### TASK INPUTS
______________________________

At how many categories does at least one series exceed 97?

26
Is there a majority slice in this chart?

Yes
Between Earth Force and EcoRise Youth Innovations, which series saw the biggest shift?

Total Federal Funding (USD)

______________________________

Rewrite the rows above so that every occurrence of "series" becomes "data series", and keep everything else unchanged.

At how many categories does at least one data series exceed 97?

26
Is there a majority slice in this chart?

Yes
Between Earth Force and EcoRise Youth Innovations, which data series saw the biggest shift?

Total Federal Funding (USD)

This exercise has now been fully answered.